Dans un contexte régional marqué par l'instabilité, le Panama, sous la présidence de José Raúl Mulino, a exprimé son soutien explicite au gouvernement de Rodrigo Paz en Bolivie et devient ainsi l'un des pays qui soutiennent activement les institutions de la nation sud-américaine. La décision panaméenne intervient à un moment où le pays andin est confronté à des protestations massives, à des barrages routiers et à l'isolement de régions stratégiques, des facteurs qui accroissent la pression sur l'exécutif bolivien et augmentent l'urgence de solutions diplomatiques immédiates.
Le président panaméen a indiqué qu'il avait demandé une déclaration en faveur de la stabilité sociale et politique de la Bolivie à travers l'ambassade du Panama auprès de l'Organisation des États Américains. Depuis le siège du gouvernement à La Paz, Rodrigo Paz a décrit le mouvement d'opposition comme la dernière vague de personnes qui promeuvent le chaos et a promis que la lutte serait dure, mais que nous allions de l'avant.
Plus de dix pays ont exprimé leur soutien au gouvernement Paz, ce qui constitue un soutien international important.
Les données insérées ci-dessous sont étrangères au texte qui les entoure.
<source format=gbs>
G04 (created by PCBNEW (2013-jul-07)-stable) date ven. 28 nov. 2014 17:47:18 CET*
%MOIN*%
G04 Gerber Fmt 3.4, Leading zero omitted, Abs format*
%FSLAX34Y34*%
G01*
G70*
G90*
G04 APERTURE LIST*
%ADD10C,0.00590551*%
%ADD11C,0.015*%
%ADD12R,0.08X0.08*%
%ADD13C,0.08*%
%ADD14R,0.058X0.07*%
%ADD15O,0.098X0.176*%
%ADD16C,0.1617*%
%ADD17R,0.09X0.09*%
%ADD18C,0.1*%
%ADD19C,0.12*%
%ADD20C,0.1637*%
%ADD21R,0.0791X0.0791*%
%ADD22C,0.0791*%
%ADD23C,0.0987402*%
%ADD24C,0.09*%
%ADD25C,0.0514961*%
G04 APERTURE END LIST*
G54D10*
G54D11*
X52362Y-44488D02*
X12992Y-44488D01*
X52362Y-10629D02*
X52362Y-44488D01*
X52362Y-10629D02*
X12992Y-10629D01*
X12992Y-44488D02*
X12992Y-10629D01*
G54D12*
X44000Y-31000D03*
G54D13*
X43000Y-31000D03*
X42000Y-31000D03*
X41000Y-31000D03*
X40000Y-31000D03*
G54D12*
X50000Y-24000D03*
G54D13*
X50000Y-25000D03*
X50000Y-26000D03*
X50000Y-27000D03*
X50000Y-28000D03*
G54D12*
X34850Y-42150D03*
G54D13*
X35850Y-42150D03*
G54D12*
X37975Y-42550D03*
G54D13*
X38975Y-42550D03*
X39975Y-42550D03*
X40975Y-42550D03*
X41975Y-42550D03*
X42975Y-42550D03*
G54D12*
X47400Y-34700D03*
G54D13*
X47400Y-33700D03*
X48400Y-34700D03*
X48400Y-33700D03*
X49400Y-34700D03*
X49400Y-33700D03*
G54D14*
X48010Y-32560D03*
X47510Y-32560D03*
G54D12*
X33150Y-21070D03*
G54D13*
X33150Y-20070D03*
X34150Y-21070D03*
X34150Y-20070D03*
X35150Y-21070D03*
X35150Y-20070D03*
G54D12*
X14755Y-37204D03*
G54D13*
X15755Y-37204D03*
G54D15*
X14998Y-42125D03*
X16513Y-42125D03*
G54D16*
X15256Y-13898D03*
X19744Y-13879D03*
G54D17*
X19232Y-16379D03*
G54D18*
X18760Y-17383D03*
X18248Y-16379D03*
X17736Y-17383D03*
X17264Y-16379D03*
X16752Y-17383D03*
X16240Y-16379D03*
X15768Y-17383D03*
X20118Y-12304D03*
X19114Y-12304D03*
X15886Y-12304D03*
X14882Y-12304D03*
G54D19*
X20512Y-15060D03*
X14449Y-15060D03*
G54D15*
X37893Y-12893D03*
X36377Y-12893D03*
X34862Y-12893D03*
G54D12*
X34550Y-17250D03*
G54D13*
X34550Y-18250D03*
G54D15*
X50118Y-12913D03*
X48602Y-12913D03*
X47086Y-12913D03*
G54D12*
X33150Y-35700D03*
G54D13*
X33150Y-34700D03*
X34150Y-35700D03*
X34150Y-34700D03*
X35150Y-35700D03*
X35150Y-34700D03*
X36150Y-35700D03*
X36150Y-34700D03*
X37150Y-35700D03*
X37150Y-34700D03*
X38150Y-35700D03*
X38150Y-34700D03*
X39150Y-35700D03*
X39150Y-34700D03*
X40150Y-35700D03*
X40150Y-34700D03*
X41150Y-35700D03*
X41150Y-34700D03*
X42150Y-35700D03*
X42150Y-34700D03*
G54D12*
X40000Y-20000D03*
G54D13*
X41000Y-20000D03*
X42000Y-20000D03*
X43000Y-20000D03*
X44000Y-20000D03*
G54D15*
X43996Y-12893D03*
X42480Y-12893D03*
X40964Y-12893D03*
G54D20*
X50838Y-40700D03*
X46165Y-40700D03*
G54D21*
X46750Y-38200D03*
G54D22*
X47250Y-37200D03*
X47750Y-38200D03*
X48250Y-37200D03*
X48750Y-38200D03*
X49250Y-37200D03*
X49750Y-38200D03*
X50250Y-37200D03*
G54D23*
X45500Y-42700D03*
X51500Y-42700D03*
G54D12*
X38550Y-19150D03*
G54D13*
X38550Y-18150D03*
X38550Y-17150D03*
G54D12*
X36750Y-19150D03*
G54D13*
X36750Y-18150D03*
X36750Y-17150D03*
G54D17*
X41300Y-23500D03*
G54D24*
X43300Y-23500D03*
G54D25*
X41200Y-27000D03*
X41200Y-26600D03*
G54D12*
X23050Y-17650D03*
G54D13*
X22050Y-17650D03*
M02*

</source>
Le président Mulino a attribué la crise bolivienne à ce qu'il considère comme une nouvelle attaque de la gauche radicale et du trafic de drogue, termes avec lesquels il a cherché à contextualiser le caractère et l'ampleur de la situation actuelle.

Le pays sud-américain connaît des coupures sur ses principales routes qui affectent la circulation et l'approvisionnement dans des départements clés comme Cochabamba. Cette situation a généré un isolement quasi total de certaines régions. Entrave sérieusement le transit des citoyens, l’arrivée des fournitures et le fonctionnement régulier des services logistiques.
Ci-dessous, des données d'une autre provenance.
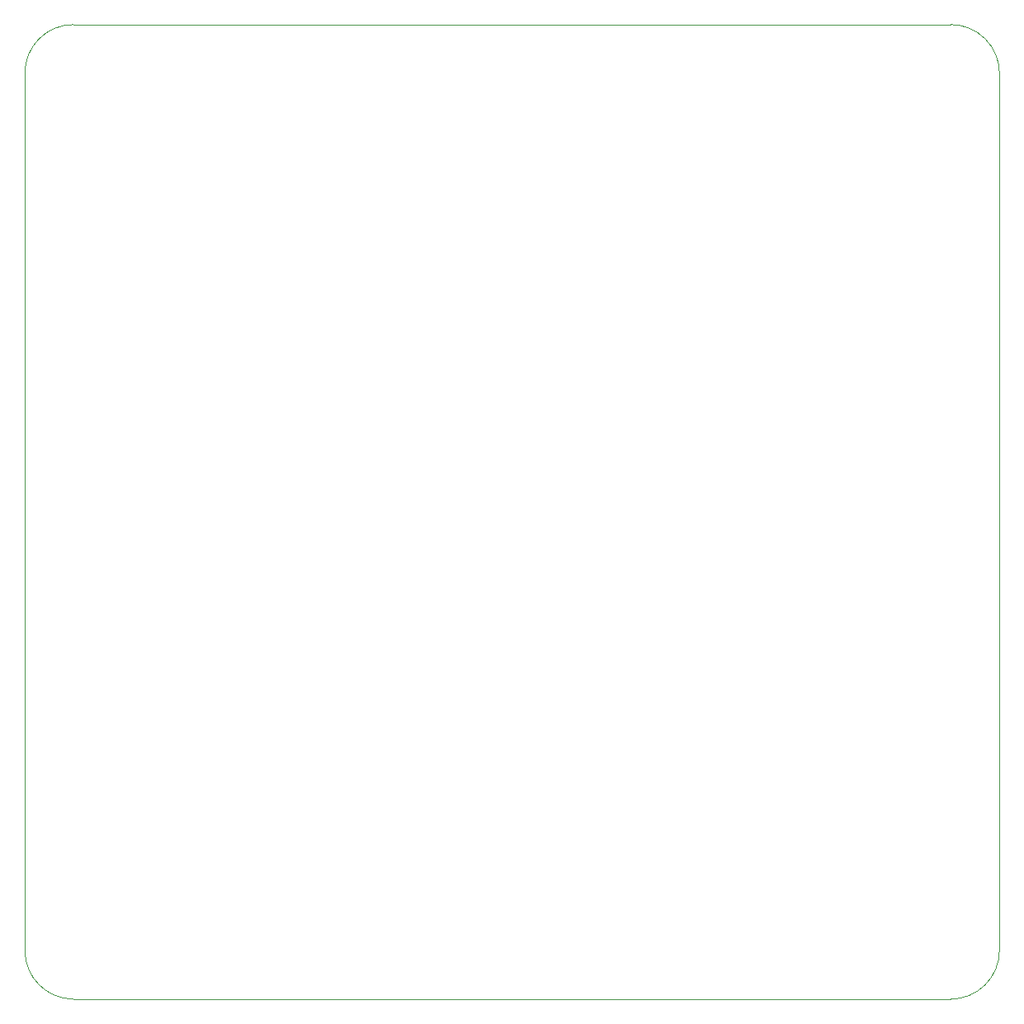
<source format=gbr>
%TF.GenerationSoftware,KiCad,Pcbnew,(6.0.7)*%
%TF.CreationDate,2023-03-28T13:11:04+02:00*%
%TF.ProjectId,open65,6f70656e-3635-42e6-9b69-6361645f7063,rev01*%
%TF.SameCoordinates,Original*%
%TF.FileFunction,Profile,NP*%
%FSLAX46Y46*%
G04 Gerber Fmt 4.6, Leading zero omitted, Abs format (unit mm)*
G04 Created by KiCad (PCBNEW (6.0.7)) date 2023-03-28 13:11:04*
%MOMM*%
%LPD*%
G01*
G04 APERTURE LIST*
%TA.AperFunction,Profile*%
%ADD10C,0.100000*%
%TD*%
G04 APERTURE END LIST*
D10*
X155000000Y-145000000D02*
X155000000Y-55000000D01*
X60000000Y-50000000D02*
X150000000Y-50000000D01*
X150000000Y-150000000D02*
G75*
G03*
X155000000Y-145000000I0J5000000D01*
G01*
X155000000Y-55000000D02*
G75*
G03*
X150000000Y-50000000I-5000000J0D01*
G01*
X55000000Y-145000000D02*
G75*
G03*
X60000000Y-150000000I5000000J0D01*
G01*
X55000000Y-145000000D02*
X55000000Y-54980000D01*
X60000000Y-50000000D02*
G75*
G03*
X55000000Y-54980000I-19960J-4980000D01*
G01*
X150000000Y-150000000D02*
X60000000Y-150000000D01*
M02*

</source>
Dans la ville de La Paz, la crise s'aggrave avec la concentration de marches et de violents affrontements autour de la place Murillo, épicentre du pouvoir exécutif et législatif. Ces derniers jours, des pillages, des actes de vandalisme et d'intenses émeutes ont été signalés lors des manifestations, ce qui a amené le gouvernement à avertir que des mandats d'arrêt seraient exécutés contre des dirigeants accusés de promouvoir des actions violentes. De nombreux secteurs sociaux, tels que les agriculteurs, les mineurs, les transporteurs, les enseignants et les populations indigènes, se sont mobilisés pour exiger sans équivoque la démission du président Paz.
Le soutien exprimé par le Panama aux institutions boliviennes répond non seulement au scénario de crise, mais s'inscrit dans une phase de renforcement et de renouveau bilatéral. Les deux pays entretiennent des relations diplomatiques depuis plus de 80 ans, au cours desquelles des accords ont été promus dans les domaines du commerce, de l'intégration touristique, de la coopération environnementale et de la sécurité.
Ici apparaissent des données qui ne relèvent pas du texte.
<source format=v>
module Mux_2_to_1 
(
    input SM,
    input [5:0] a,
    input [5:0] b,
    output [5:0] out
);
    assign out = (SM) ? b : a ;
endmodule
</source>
Dans le domaine économique, l'administration panaméenne fait de son pays un centre logistique clé pour les exportations boliviennes vers les marchés des Caraïbes, et les deux États participent à des engagements régionaux tels que l'Accord d'ouverture du marché régional au sein de l'Association latino-américaine d'intégration (ALADI). Le dynamisme des échanges commerciaux a été documenté ces dernières années, renforçant la position du Panama en tant que partenaire stratégique.